Things move fast in the technology world.
Just a 2 weeks ago I suggested that J.K. Rowling’s Harry Potter ebooks might have slain DRM.
Fast forward a few days and it seems almost certain that the US’s Department of Justice will be able to share the credit.
As previously reported, the DoJ is suing Apple and some book publishers over the decision to adopt the agency pricing model for ebooks.
The publishers which settled have to agree new contracts with retailers and for two years allow books to be discounted – the very thing agency was implemented to stop.
So now the settling publishers are back to square one – their biggest customer controls the pricing of their product while they once again fear control of the market by a single retailer.
That retailer control is very real potent because of the vendor lock-in which forms an inherent part of the Kindle and iBooks ecosystems. Buy a book from them and the DRM means you can’t read it on a nook, a Kobo or Sony reader unless you’re a naughty boy or girl and hack the DRM.

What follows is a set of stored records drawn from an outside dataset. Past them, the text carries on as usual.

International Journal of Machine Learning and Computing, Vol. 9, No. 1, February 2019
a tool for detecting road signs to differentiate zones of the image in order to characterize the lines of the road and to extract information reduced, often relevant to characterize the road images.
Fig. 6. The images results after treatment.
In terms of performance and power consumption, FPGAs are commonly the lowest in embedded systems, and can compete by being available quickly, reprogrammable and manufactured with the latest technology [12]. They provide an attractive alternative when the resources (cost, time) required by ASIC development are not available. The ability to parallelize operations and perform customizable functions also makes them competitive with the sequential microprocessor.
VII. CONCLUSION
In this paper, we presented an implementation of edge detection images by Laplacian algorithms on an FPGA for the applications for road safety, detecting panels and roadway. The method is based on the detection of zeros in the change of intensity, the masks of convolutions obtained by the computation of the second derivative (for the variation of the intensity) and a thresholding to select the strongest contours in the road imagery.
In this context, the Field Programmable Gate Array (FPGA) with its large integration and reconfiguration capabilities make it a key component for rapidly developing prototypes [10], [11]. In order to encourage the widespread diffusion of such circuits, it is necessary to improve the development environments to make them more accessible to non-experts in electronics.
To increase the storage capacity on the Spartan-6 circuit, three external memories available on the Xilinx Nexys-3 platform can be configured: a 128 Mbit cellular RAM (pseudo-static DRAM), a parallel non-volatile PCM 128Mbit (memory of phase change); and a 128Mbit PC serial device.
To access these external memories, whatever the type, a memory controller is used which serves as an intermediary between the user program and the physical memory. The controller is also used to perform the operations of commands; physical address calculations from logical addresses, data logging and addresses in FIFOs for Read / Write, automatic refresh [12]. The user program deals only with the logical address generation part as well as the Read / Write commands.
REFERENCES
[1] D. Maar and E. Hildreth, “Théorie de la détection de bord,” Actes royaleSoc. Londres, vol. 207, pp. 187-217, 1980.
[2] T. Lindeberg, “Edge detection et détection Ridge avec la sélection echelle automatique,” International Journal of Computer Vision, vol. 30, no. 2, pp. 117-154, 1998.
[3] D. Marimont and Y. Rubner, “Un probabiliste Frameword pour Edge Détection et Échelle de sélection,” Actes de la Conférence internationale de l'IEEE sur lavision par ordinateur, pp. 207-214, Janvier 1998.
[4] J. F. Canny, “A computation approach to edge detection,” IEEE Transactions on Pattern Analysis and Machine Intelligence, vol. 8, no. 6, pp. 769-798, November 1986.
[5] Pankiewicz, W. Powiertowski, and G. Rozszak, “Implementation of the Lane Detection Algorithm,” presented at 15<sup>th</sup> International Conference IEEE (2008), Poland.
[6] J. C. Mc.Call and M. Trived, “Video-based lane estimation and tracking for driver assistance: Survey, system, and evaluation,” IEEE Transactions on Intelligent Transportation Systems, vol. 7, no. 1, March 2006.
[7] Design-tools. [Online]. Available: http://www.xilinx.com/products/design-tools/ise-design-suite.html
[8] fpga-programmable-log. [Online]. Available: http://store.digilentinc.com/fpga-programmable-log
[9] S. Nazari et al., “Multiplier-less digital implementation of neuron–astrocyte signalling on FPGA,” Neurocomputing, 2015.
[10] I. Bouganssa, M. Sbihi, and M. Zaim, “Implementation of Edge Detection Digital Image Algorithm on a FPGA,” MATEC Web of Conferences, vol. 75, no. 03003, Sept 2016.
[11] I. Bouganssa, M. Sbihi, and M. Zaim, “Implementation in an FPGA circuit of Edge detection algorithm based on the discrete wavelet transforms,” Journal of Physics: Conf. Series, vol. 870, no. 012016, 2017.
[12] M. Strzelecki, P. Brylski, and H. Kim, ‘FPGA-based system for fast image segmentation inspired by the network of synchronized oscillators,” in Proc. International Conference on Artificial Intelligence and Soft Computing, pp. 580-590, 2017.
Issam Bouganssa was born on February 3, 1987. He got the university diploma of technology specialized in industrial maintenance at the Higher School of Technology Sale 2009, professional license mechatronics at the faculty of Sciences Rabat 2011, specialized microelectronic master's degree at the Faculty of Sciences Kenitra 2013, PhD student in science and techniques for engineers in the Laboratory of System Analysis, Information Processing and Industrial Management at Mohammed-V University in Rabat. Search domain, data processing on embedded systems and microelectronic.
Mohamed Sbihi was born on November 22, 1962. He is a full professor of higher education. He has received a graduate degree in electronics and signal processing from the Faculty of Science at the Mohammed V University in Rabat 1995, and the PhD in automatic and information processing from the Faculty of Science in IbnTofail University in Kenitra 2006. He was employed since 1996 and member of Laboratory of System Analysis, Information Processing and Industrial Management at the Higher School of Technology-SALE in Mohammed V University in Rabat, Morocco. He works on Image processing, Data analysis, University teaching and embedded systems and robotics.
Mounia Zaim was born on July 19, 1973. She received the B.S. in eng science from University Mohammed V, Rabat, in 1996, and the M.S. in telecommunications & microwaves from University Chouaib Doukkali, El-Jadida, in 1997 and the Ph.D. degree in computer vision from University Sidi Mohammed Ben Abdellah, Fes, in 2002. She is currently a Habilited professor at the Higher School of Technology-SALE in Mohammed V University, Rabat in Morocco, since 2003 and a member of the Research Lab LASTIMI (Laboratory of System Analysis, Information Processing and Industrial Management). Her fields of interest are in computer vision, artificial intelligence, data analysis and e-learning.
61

For more on this see the Harry Potter article.
But what’s clear from online commentary is that the idea of publishers dropping DRM even on their biggest titles is no longer a flight of fancy.

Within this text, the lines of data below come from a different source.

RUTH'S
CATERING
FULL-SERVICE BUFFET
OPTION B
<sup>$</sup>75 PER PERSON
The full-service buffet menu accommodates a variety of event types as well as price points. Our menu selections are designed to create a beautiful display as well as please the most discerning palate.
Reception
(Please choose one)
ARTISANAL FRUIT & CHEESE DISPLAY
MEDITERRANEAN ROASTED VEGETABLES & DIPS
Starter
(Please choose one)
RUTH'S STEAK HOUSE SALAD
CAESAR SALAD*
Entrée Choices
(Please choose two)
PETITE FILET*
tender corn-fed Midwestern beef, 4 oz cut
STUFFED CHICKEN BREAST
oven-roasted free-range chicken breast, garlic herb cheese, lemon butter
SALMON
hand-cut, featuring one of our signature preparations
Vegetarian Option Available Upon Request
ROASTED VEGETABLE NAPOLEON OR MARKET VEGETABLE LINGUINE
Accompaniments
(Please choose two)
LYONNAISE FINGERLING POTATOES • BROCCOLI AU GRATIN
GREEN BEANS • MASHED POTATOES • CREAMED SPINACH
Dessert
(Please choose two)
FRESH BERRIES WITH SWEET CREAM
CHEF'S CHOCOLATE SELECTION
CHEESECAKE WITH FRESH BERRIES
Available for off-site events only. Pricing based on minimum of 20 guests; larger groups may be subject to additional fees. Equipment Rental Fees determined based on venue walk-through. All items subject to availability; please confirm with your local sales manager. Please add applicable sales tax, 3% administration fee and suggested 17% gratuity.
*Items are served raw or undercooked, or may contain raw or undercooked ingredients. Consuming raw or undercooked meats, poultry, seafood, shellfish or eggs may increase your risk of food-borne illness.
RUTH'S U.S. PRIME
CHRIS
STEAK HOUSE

Suddenly it’s being discussed by serious people as a way of ensuring book readers are free to move their books between devices and brands of devices.

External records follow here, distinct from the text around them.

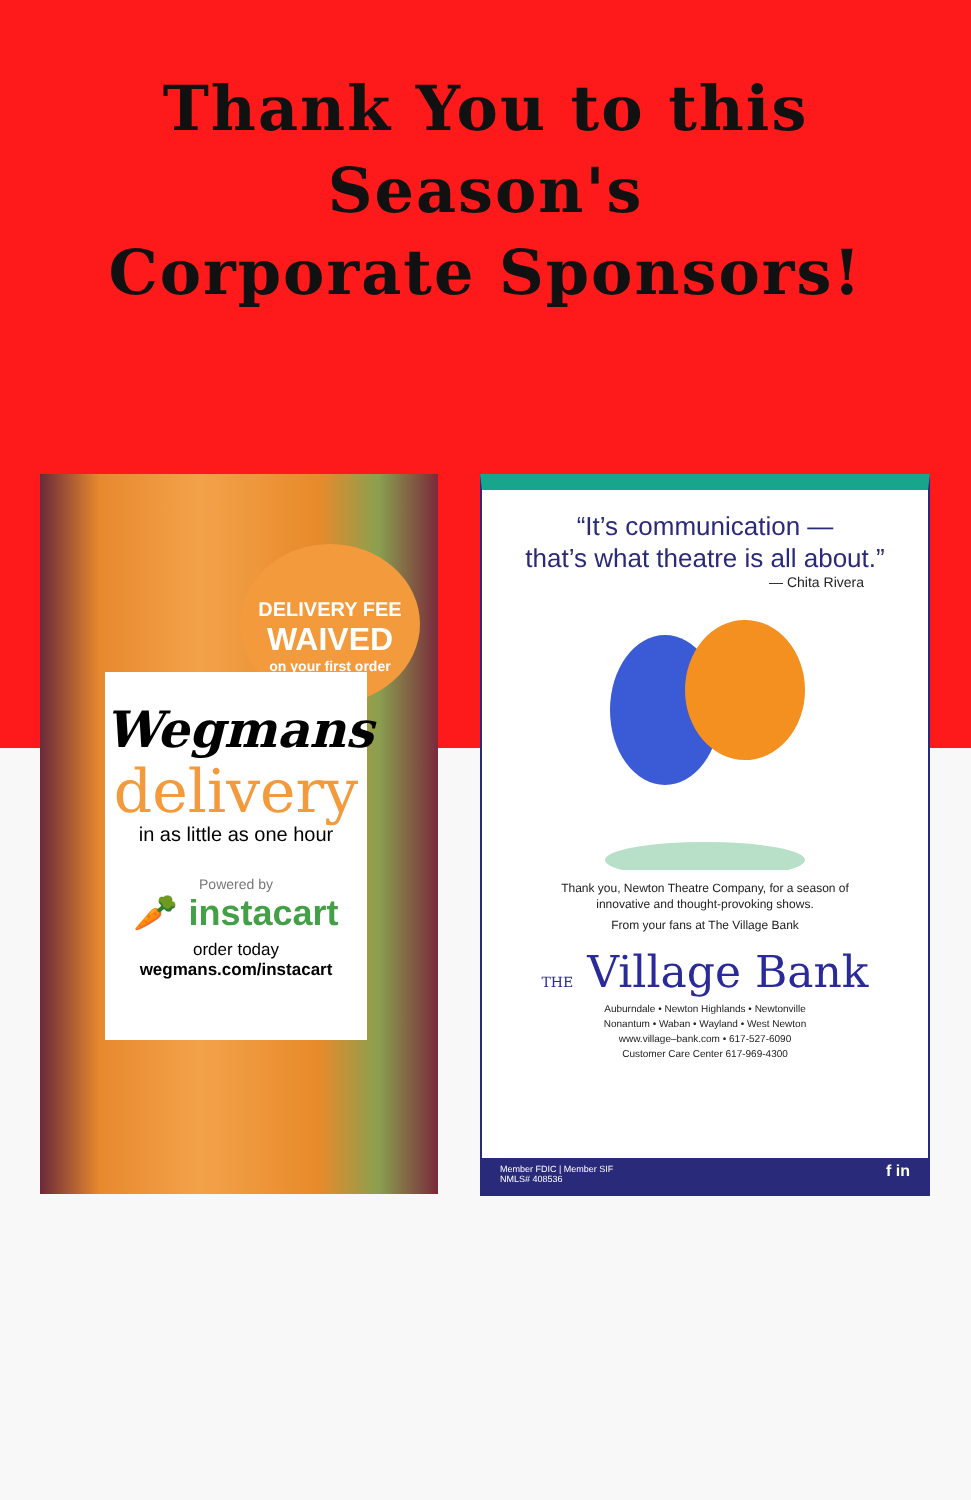Thank You to this Season's
Corporate Sponsors!
DELIVERY FEE
WAIVED
on your first order
Wegmans
delivery
in as little as one hour
Powered by
🥕 instacart
order today
wegmans.com/instacart
“It’s communication —
that’s what theatre is all about.”
— Chita Rivera
Thank you, Newton Theatre Company, for a season of
innovative and thought-provoking shows.
From your fans at The Village Bank
THE Village Bank
Auburndale • Newton Highlands • Newtonville
Nonantum • Waban • Wayland • West Newton
www.village–bank.com • 617-527-6090
Customer Care Center 617-969-4300
Member FDIC | Member SIF
NMLS# 408536 f in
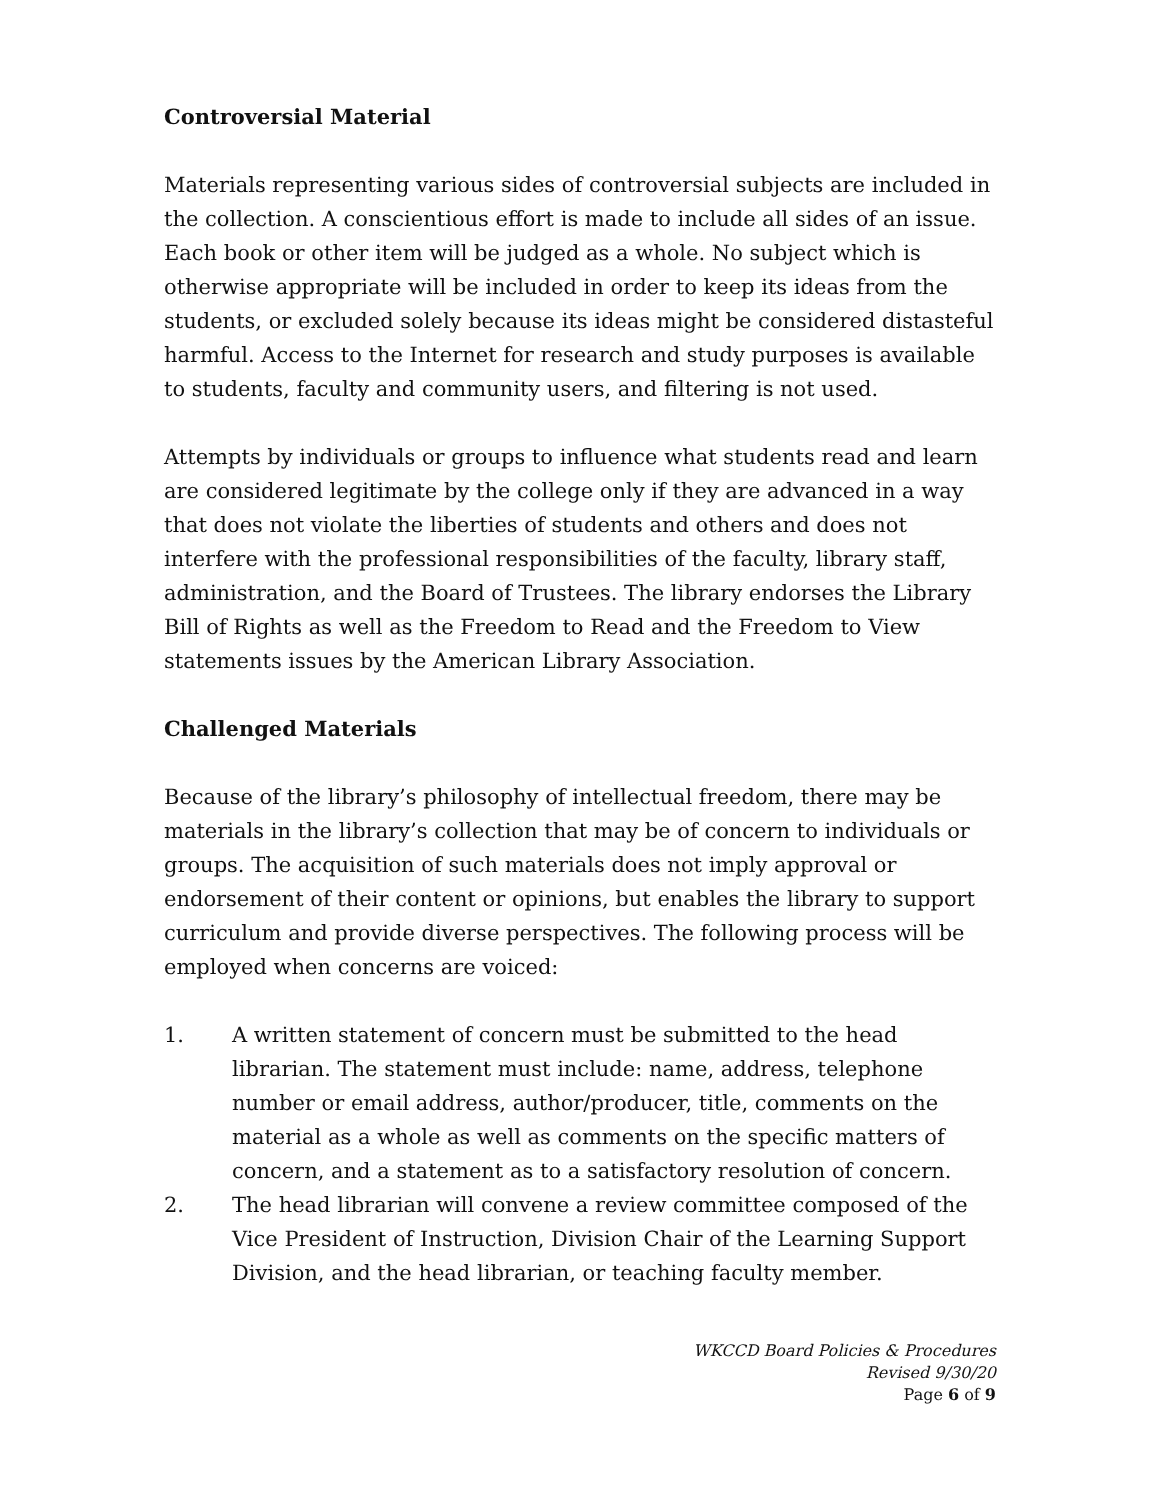Controversial Material
Materials representing various sides of controversial subjects are included in the collection. A conscientious effort is made to include all sides of an issue. Each book or other item will be judged as a whole. No subject which is otherwise appropriate will be included in order to keep its ideas from the students, or excluded solely because its ideas might be considered distasteful harmful. Access to the Internet for research and study purposes is available to students, faculty and community users, and filtering is not used.
Attempts by individuals or groups to influence what students read and learn are considered legitimate by the college only if they are advanced in a way that does not violate the liberties of students and others and does not interfere with the professional responsibilities of the faculty, library staff, administration, and the Board of Trustees. The library endorses the Library Bill of Rights as well as the Freedom to Read and the Freedom to View statements issues by the American Library Association.
Challenged Materials
Because of the library’s philosophy of intellectual freedom, there may be materials in the library’s collection that may be of concern to individuals or groups. The acquisition of such materials does not imply approval or endorsement of their content or opinions, but enables the library to support curriculum and provide diverse perspectives. The following process will be employed when concerns are voiced:
1. A written statement of concern must be submitted to the head librarian. The statement must include: name, address, telephone number or email address, author/producer, title, comments on the material as a whole as well as comments on the specific matters of concern, and a statement as to a satisfactory resolution of concern.
2. The head librarian will convene a review committee composed of the Vice President of Instruction, Division Chair of the Learning Support Division, and the head librarian, or teaching faculty member.
WKCCD Board Policies & Procedures
Revised 9/30/20
Page 6 of 9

“It is my observation form discussion before and during the London Book fair that no-DRM has suddenly moved from the fringe to the mainstream. The central reason is the DOJ and how the playing field has tilted in Aazon’s favor.
“This does not mean that the end of DRM is necessarily imminent, but it now has become a distinct possibility. If 2 or 3 top tier publishing houses were to drop DRM, then every publisher would follow.”
I can’t claim to have spoken to the same people as Andrew, but the number of people who sense something is about to change is rapidly growing. And while groupthink doesn’t always turn out to be true, I’d be surprised if this year doesn’t see at least one major publisher abandon DRM.